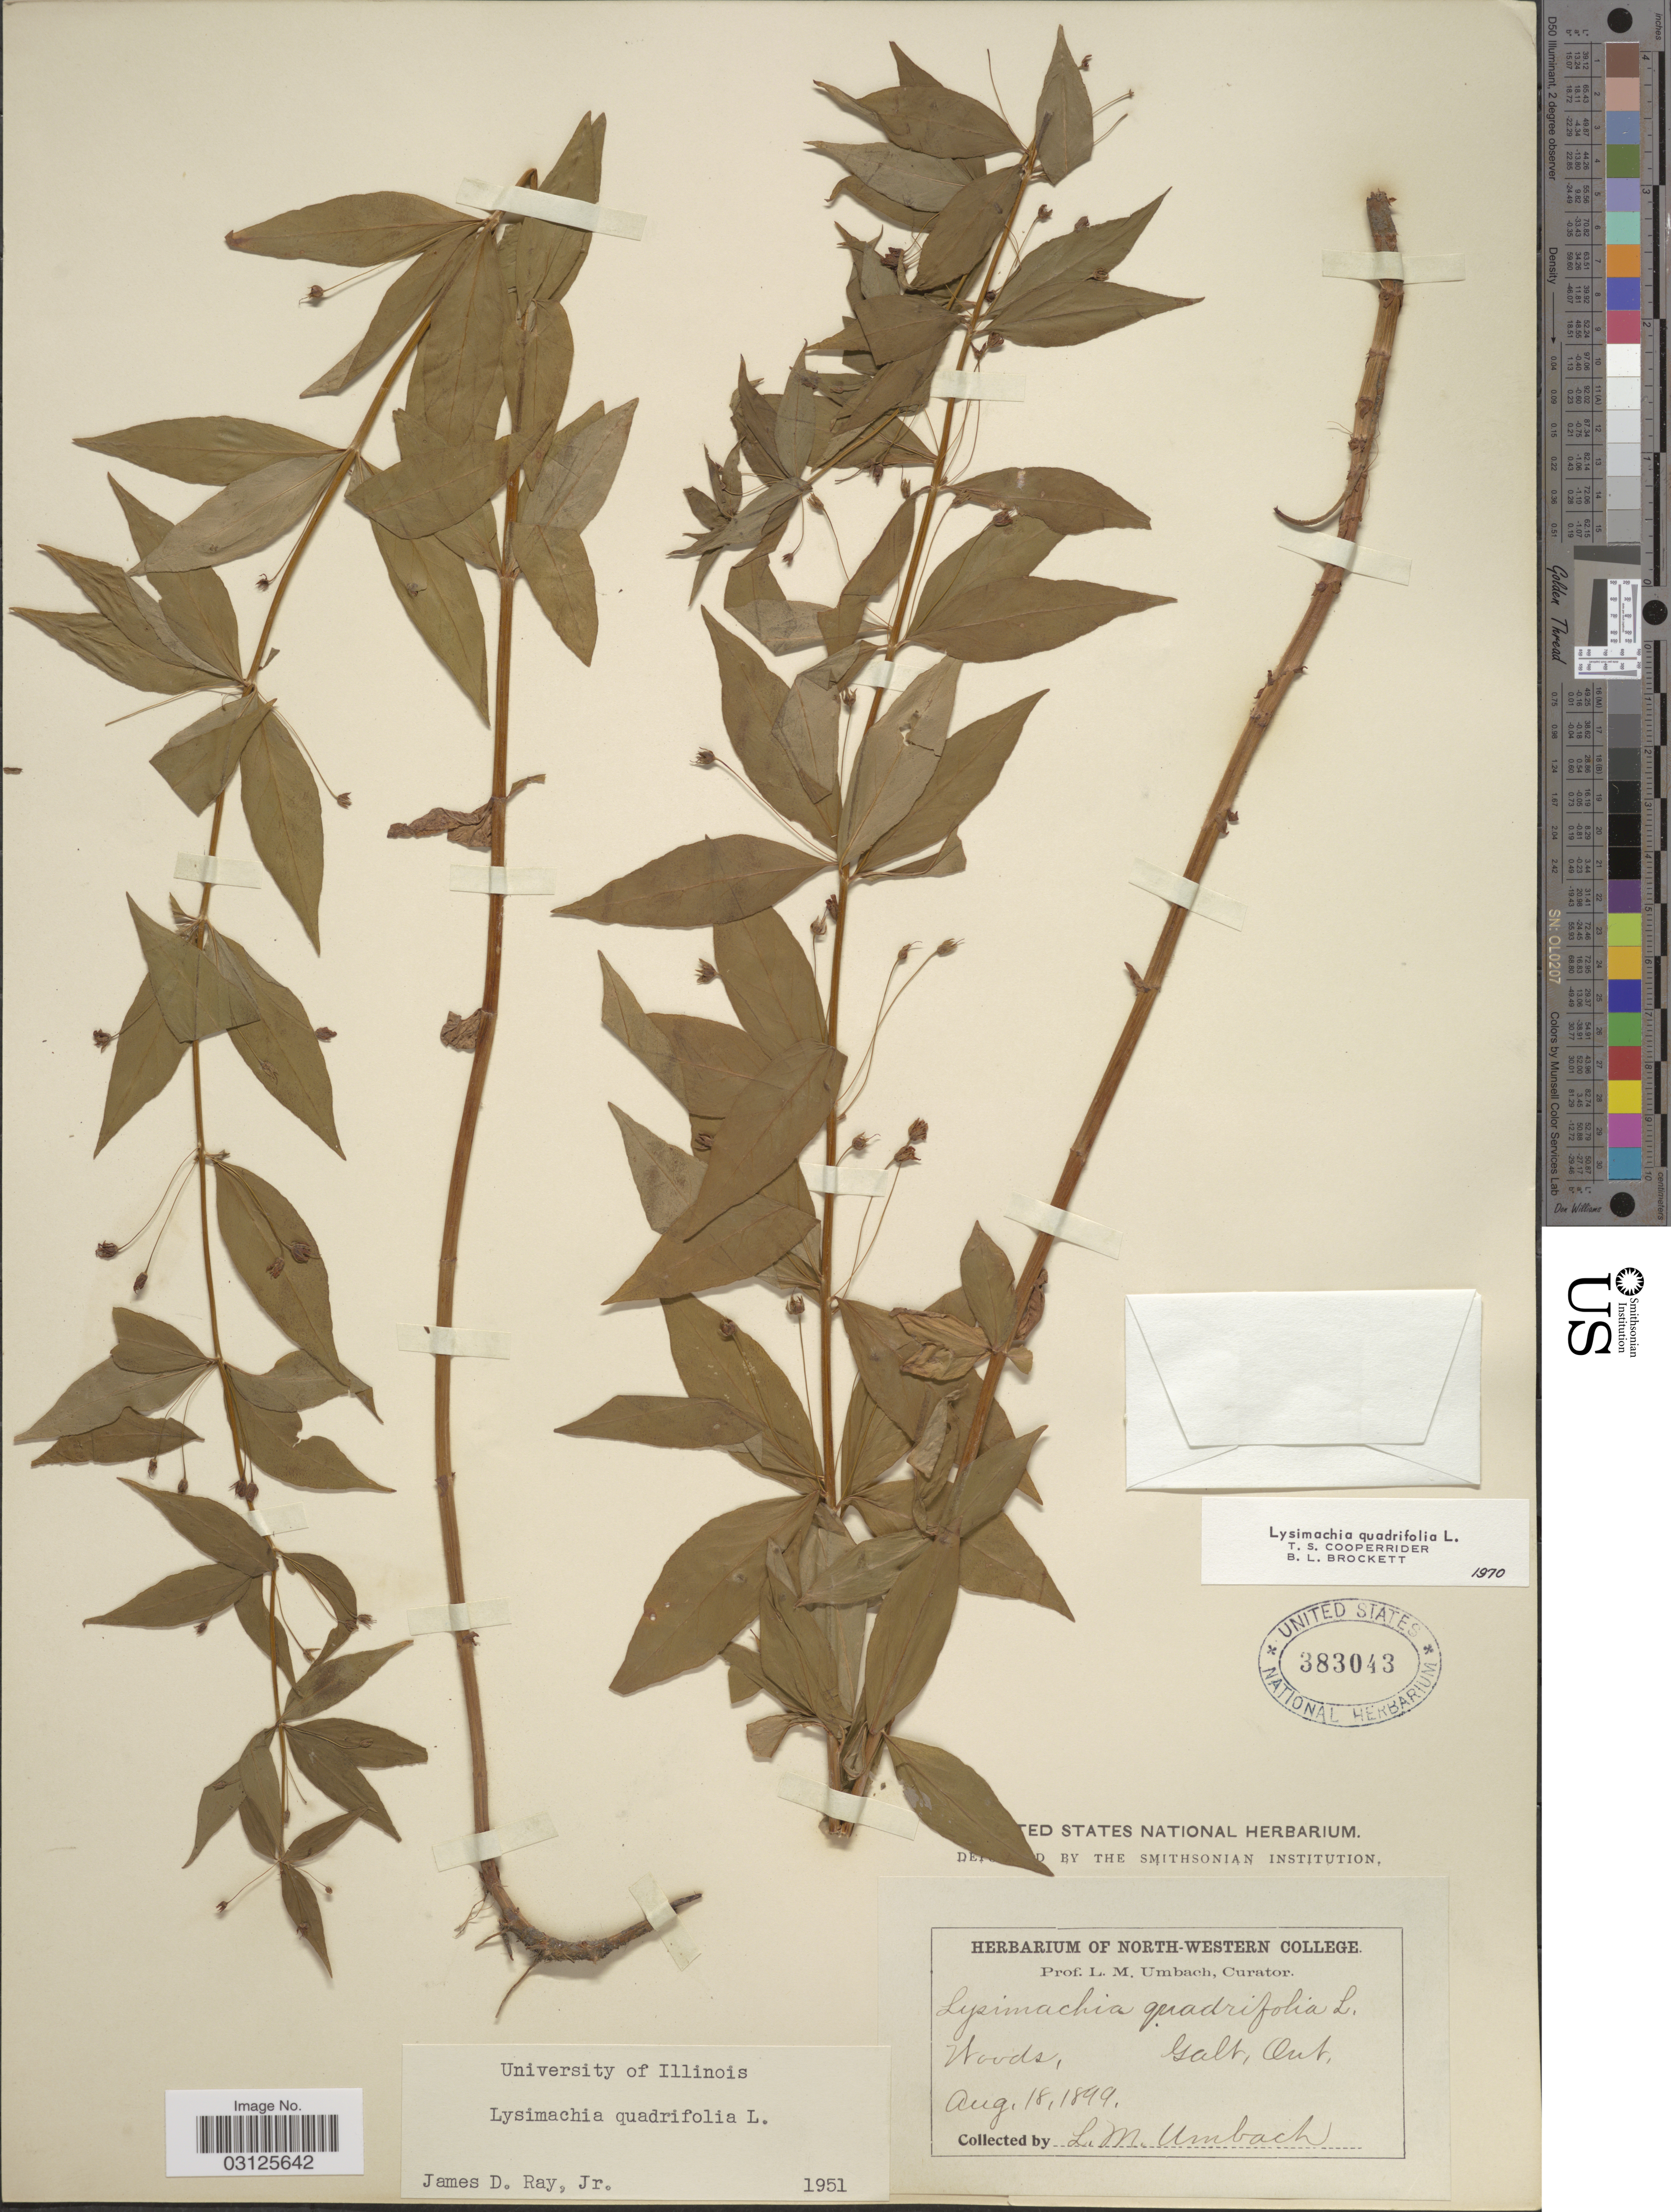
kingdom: Plantae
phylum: Tracheophyta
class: Magnoliopsida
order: Ericales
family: Primulaceae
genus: Lysimachia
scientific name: Lysimachia quadrifolia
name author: L.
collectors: L. M. Umbach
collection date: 1899-08-18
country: Canada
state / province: Ontario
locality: Galt.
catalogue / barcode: US 383043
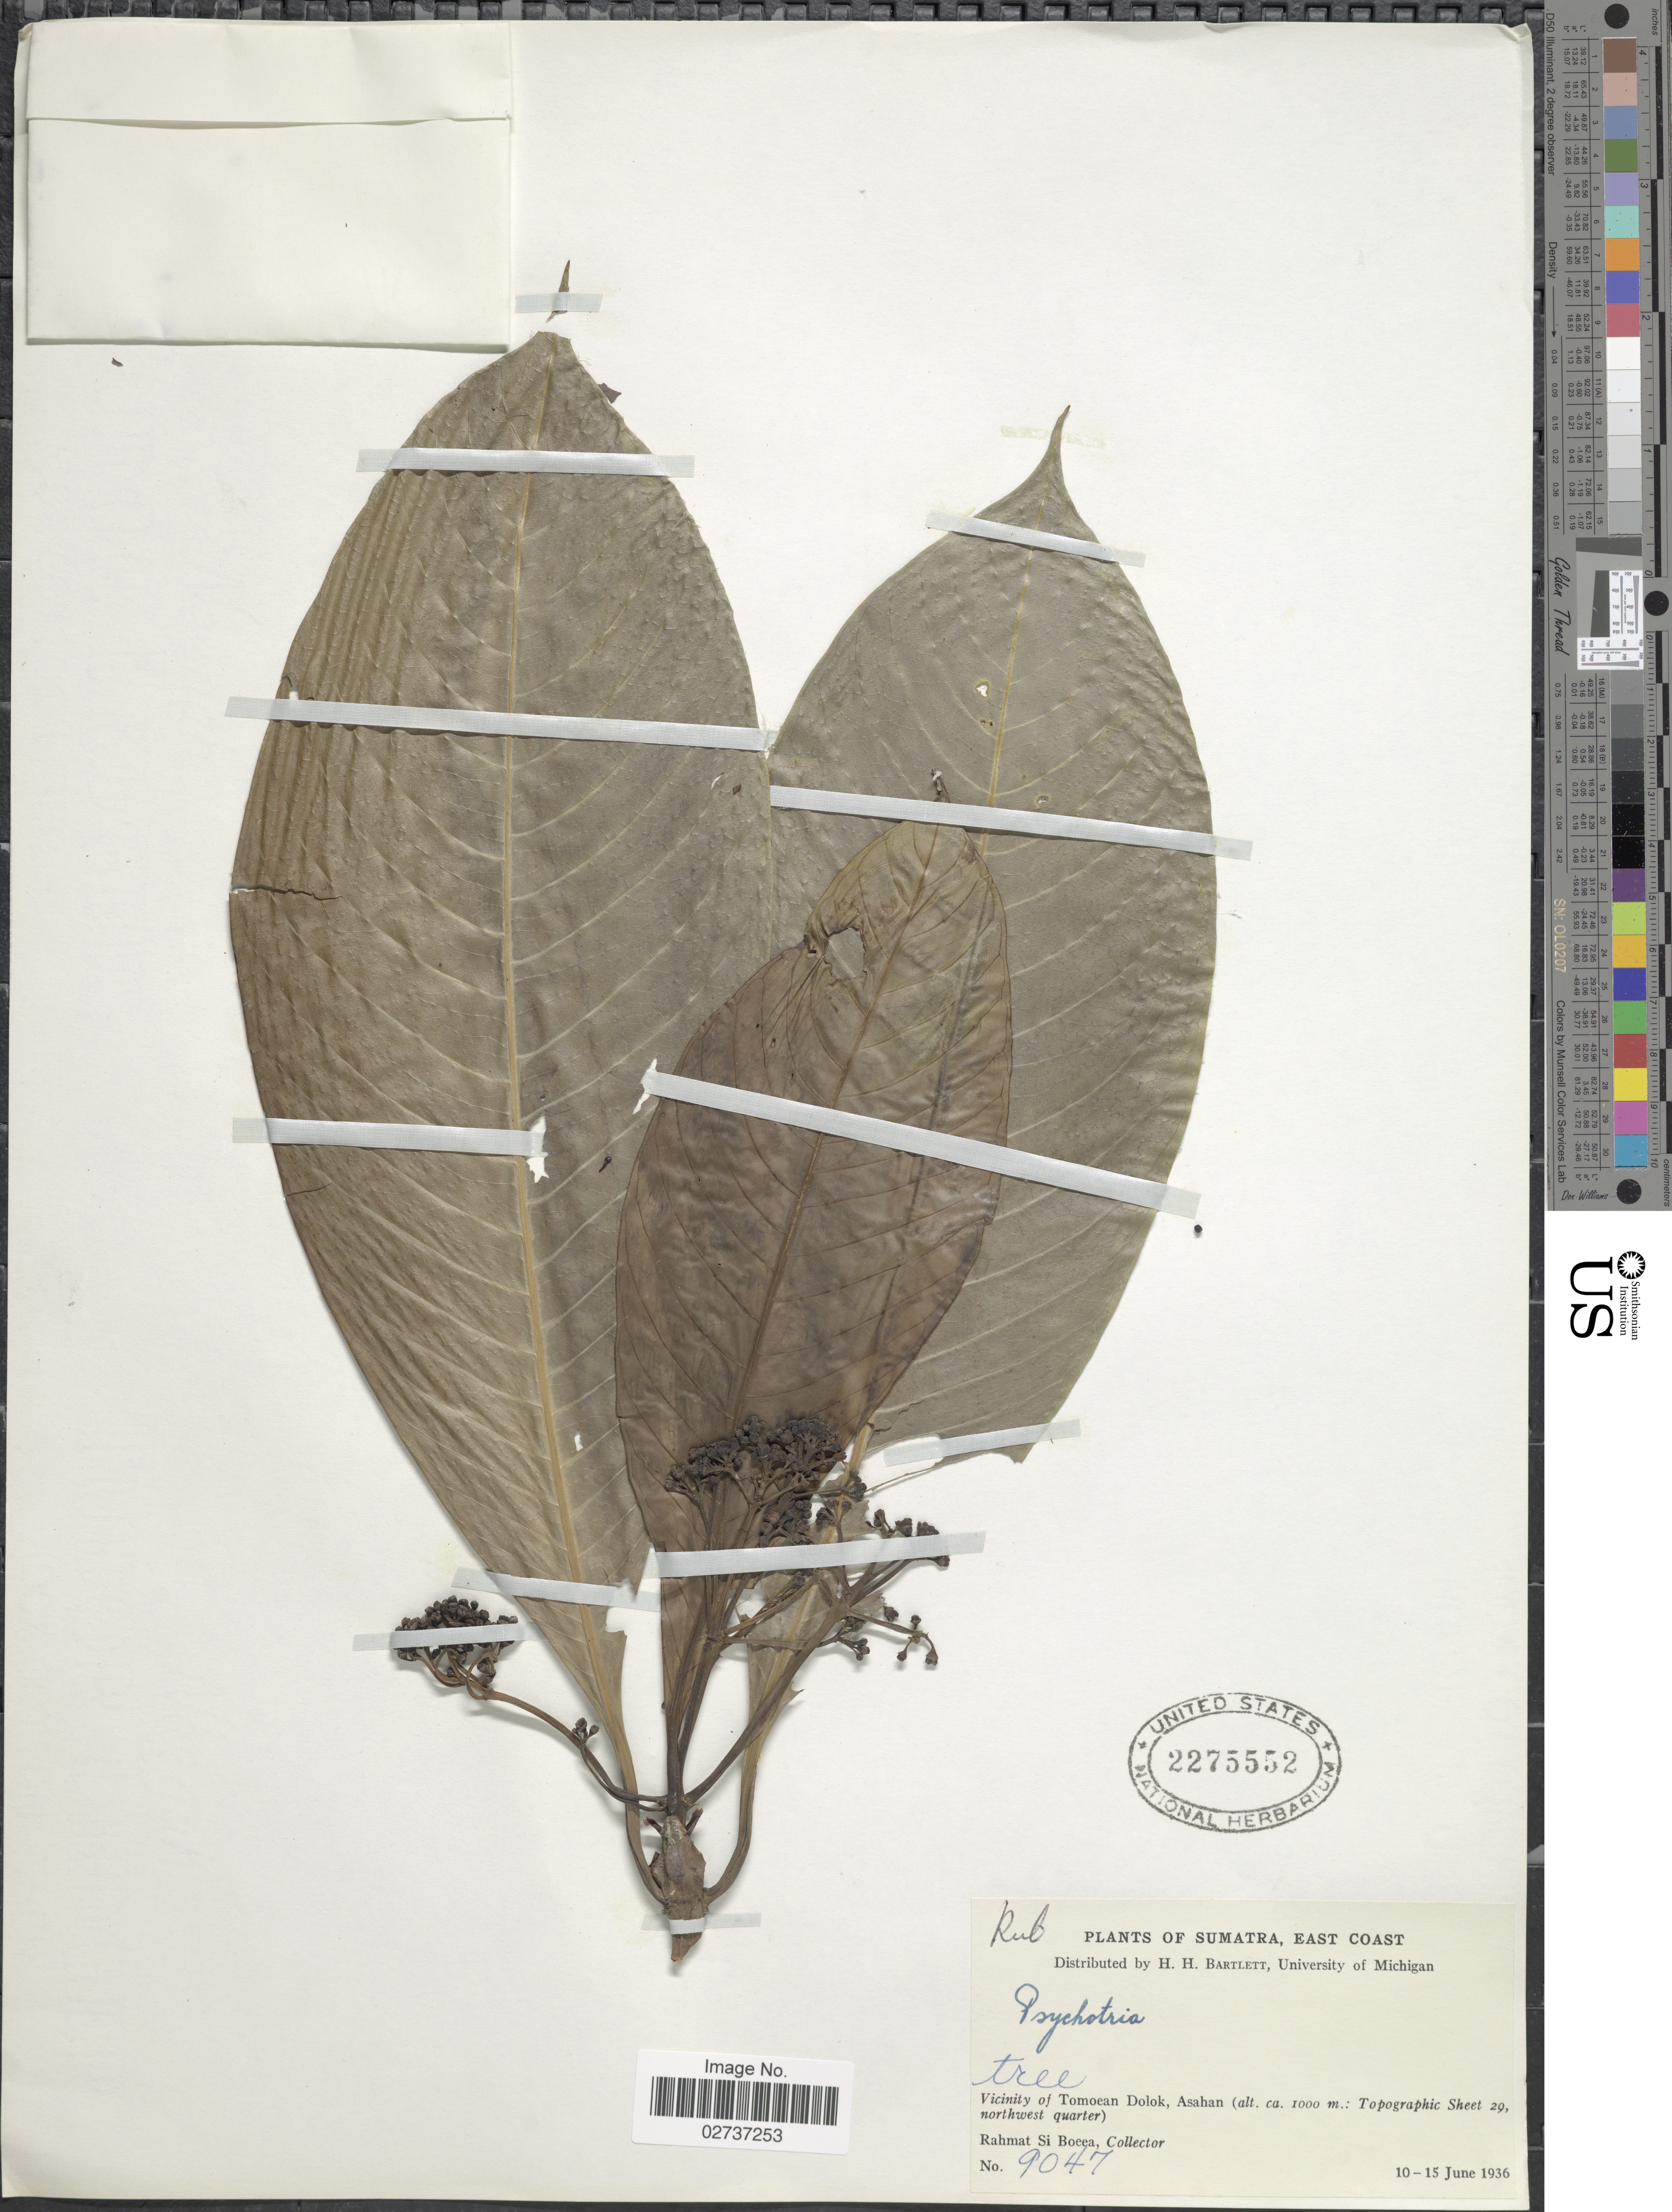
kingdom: Plantae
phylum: Tracheophyta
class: Magnoliopsida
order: Gentianales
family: Rubiaceae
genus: Psychotria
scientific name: Psychotria sp.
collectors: Rahmat Si Boeea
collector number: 9047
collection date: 1936-06-10/1936-06-15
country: Indonesia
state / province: Sumatra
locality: East Coast, Vicinity of Tomoean Dolok, Asahan (Topographic Sheet 29, northwest quarter)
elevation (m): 1000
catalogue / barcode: US 2275552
+---+
Retype all of the data above line for line, leaving out the pictures.

kingdom: Plantae
phylum: Tracheophyta
class: Magnoliopsida
order: Ericales
family: Primulaceae
genus: Lysimachia
scientific name: Lysimachia quadrifolia
name author: L.
collectors: L. M. Umbach
collection date: 1899-08-18
country: Canada
state / province: Ontario
locality: Galt.
catalogue / barcode: US 383043
kingdom: Plantae
phylum: Tracheophyta
class: Magnoliopsida
order: Gentianales
family: Rubiaceae
genus: Psychotria
scientific name: Psychotria sp.
collectors: Rahmat Si Boeea
collector number: 9047
collection date: 1936-06-10/1936-06-15
country: Indonesia
state / province: Sumatra
locality: East Coast, Vicinity of Tomoean Dolok, Asahan (Topographic Sheet 29, northwest quarter)
elevation (m): 1000
catalogue / barcode: US 2275552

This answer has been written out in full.